Мы не знали тогда, что, готовя летнее наступление, немцы сосредоточили на юге основную массу своей авиации. Из 2800 боевых машин 1240 действовали против Южного и Юго-Западного фронтов. Поражение под Керчью, по приказу Ставки оставлен Севастополь. Враг готовился к броску на Тамань, а его авиация, базировавшаяся в Крыму, стала теперь активно действовать и против наших войск на Украине.

На аэродроме день и ночь гудели моторы. Истребители шли на разведку и штурмовку вражеских войск, сопровождали бомбардировщики. Почти ни один вылет не обходился без схватки с врагом. По ночам же начиналась боевая работа "легких бомбардировщиков" - учебных самолетов У-2, которых солдаты окрестили "кукурузниками". Оружейники подвешивали на У-2 две стокилограммовые бомбы. Летчики успевали сделать несколько вылетов за короткую летнюю ночь: линия фронта была почти рядом. Удивительно, но все эти практически беззащитные самолеты возвращались целыми н невредимыми... Правда, и летали на них не обычные летчики, а инструкторы летных школ и аэроклубов. Как правило, У-2 подкрадывался к цели с приглушенным мотором и некоторое время парил в воздухе. К передовой немцы обычно подвозили кухни, вот и стремились летчики с У-2 сбросить бомбы именно во время раздачи еды.

А в это время немецкие войска вышли уже в район восточнее Острогожска, намереваясь окружить наши войска. Чтобы избежать окружения, мы были вынуждены отступать.

9 июля началось наступление немцев и на Южном фронте. В этот день около села Ахтырское погиб Волков, пропал Уфтюрский, был сильно поврежден самолет Шапхаева.

Как рассказывал прибывший с пополнением сержант Давыдов, дело было так. Пятеркой пошли на разведку. Возле Ахтырского заметили три пары "худых", которые начали поочередно атаковать наших с разных сторон. Вдруг впереди замаячила еще пара "мессершмиттов". Замкомаска Плотников дал команду построить "круг". Кружили, отбивались. Но тут один из "худых" нырнул под машину Волкова. Волков его атаковал и сбил.

Но строй-то уже распался, да и высота потеряна. Не успели сомкнуться, как пара "худых", кружившая в стороне, атаковала Волкова и Шапхаева. Волкова сбили сразу, Шапхаеву срезали киль вместе с рулем поворота.

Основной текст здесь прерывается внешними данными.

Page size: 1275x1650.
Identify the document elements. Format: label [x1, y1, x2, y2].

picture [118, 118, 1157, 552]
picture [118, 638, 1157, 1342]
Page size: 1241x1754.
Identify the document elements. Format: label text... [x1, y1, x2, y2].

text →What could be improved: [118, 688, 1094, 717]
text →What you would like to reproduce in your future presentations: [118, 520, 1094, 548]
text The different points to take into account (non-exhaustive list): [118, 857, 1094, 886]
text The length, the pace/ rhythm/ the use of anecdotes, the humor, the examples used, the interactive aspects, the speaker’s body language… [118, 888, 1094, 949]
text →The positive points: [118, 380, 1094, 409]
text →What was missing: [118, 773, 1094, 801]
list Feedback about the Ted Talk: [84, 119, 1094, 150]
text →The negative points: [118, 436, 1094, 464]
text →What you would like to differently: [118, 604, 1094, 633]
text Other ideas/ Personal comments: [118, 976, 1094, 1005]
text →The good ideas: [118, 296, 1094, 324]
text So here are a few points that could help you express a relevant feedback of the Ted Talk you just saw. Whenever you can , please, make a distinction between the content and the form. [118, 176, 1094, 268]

Куда делся Уфтюрский никто не видел. Пять "худых" отвалили, одна пара продолжала атаковать сверху, стараясь добить Шннхаева. Плотникову с Давыдовым пришлось отбивать их атаки почти до самого аэродрома.

Место, где упал самолет Волкова, запомнили хорошо. Поохали туда, привезли убитого Сашу в Гречишкино. Там и похоронили.

Именно тогда меня приняли кандидатом в члены Коммунистической партии. Собрание проходило ночью. Лишних слов не говорили. Проголосовали единогласно.

20 июля наши истребители перелетели на аэродром Нижне-Ольховая, куда еще раньше отправили передовую команду технического состава. В Гречишкине осталась только небольшая группа техников, чтобы выпустить в полет У-2, которые должны были нанести отсюда бомбовый удар, н садиться уже в Нижне-Ольховой.

Ночью снялся и батальон аэродромного обслуживания. Остались автомашина-стартер да шесть человек. И я среди них. Рано утром, проверив все землянки и капониры, убедились, что ничего не оставлено, и выехали в Нижне-Ольховую. Попадал я в жизни во многие передряги, но это путешествие, начавшееся довольно мирно, никогда не забуду.

Первым делом, проехав километров десять, сломалась машина. Вышел из строя задний мост. По идее, надо было не мешкая поджечь машину и двигаться дальше пешком. Но заупрямился шофер стартера:

- Я на нем с первого дня войны. Неужели еще кто-нибудь отходить не будет? Вот и попрошу, чтобы взяли на буксир. А поджечь машину - дело недолгое.

Что нам было делать? Оставили шофера, двинулись дальше пешком. По дороге встретили пехотинцев, которые торопливо окапывались. Командир роты внимательно проверил наши документы и, лишь убедившись, что мы из авиационной части, нехотя пропустил. В большом селе Петровка, где у колодца солдаты поили лошадей, попали под мелкие бомбы, сбрасываемые с итальянских истребителей "Макки-200". Были убитые и раненые, но из нашей группы никто не пострадал: успели укрыться. "Надежнее" всех укрылся я, решив переждать налет в яблоневом саду. Когда истребители улетели, я обнаружил, что нахожусь прямо на крыше склада боеприпасов.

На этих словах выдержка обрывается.